Commodities have usually been pretty hard to track. The number of commodities that are traded is huge and they are pretty diverse as well. On the other hand, recently the indexes have been created to track the health of the commodities market as well. Another major advantage of such indexes is that it provides buyers chances for diversification.

Selection of Commodities

Stock market indexes are usually made up of 20 to 30 largest companies by market capitalization. It is thus easy to see which company will be listed and which will not be. On the other hand, commodities are quite different.

Here different indexes have a choice regarding which they want to include in their index and which they want to omit. The subjectivity involved is much higher in the case of commodities.

For example, the S&P indexes include or exclude commodities based on their production value. On the other hand, some indexes include based on their representational value. For example, gold is considered to be a representation of the metals market whereas oil is considered to represent energy.
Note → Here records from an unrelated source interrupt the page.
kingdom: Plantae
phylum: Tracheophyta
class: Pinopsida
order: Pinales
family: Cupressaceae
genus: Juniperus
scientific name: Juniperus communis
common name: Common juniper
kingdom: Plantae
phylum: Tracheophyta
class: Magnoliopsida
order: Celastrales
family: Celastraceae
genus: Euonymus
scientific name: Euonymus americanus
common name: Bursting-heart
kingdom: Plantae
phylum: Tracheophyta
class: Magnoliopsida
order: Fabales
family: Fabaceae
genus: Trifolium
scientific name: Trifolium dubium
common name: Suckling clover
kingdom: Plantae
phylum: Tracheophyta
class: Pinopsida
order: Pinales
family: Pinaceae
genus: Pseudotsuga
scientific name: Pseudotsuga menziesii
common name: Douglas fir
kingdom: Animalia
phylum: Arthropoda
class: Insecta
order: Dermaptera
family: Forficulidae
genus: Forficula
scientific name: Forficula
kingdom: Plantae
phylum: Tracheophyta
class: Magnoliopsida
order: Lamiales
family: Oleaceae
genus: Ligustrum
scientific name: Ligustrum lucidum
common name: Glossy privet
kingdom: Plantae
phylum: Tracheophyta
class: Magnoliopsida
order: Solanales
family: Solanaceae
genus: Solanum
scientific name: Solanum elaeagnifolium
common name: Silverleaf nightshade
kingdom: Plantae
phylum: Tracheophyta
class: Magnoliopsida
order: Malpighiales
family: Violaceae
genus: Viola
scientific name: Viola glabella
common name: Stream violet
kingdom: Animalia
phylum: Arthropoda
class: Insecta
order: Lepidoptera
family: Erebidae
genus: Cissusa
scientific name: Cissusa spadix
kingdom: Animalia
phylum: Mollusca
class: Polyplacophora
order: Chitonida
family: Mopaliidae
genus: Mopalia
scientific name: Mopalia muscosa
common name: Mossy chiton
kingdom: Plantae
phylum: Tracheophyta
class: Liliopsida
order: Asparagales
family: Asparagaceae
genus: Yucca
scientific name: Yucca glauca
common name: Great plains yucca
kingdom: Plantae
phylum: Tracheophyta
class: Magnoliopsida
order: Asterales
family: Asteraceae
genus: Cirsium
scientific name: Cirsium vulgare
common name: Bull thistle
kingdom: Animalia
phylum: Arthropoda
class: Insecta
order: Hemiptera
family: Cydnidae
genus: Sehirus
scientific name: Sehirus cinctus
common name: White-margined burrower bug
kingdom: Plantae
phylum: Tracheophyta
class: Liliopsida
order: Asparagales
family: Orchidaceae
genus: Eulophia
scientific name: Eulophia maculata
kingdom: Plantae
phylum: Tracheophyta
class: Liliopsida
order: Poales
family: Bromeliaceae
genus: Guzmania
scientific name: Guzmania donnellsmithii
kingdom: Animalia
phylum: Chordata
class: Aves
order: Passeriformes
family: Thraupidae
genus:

Therefore, the commodities included in one index can vary widely from the commodities included in another index. So the effect of change in price in commodities will impact different indexes differently. The direction of the movement may be the same but the magnitude may be different.

Weighted Average

The weights should be assigned to which commodity in an index is also a grey area. One possible method is to assign weights to commodities depending on their production volume. The commodity which has the highest production will therefore have the highest influence as well.

However, another question arises. The production of commodities is a really dynamic process that keeps on changing. So, should the weights given on commodities keep changing as well? A number of indexes fix these weights for a predetermined span of time. However, some other indexes let them float with the changes in production causing even more volatility.

Roll Over Yields

Commodity contracts are only used for monetary settlement. Very rarely does anybody take delivery of the underlying asset. Thus, contracts are typically rolled over to another month. On the flip side, there is a price difference present when contracts are rolled on to a future month.

This difference between the current month’s price and the forward month’s price is called a rolled over yield. Different indexes account for the yield differently. Since these yields can have a significant impact on any investment’s performance, the differences in accounting can create a differences or deviation in portfolio performance as well.

Lastly, these terms and conditions used by commodities exchanges are not fixed. They too keep changing over time. The frequency with which this rebalancing is done also has an influence on the index value. As a rule, investors usually prefer indexes that have stable policies. This is because when policies are changed too quickly, the values do not remain comparable. Therefore, performing any kind of historical analysis for decision-making becomes a difficult task.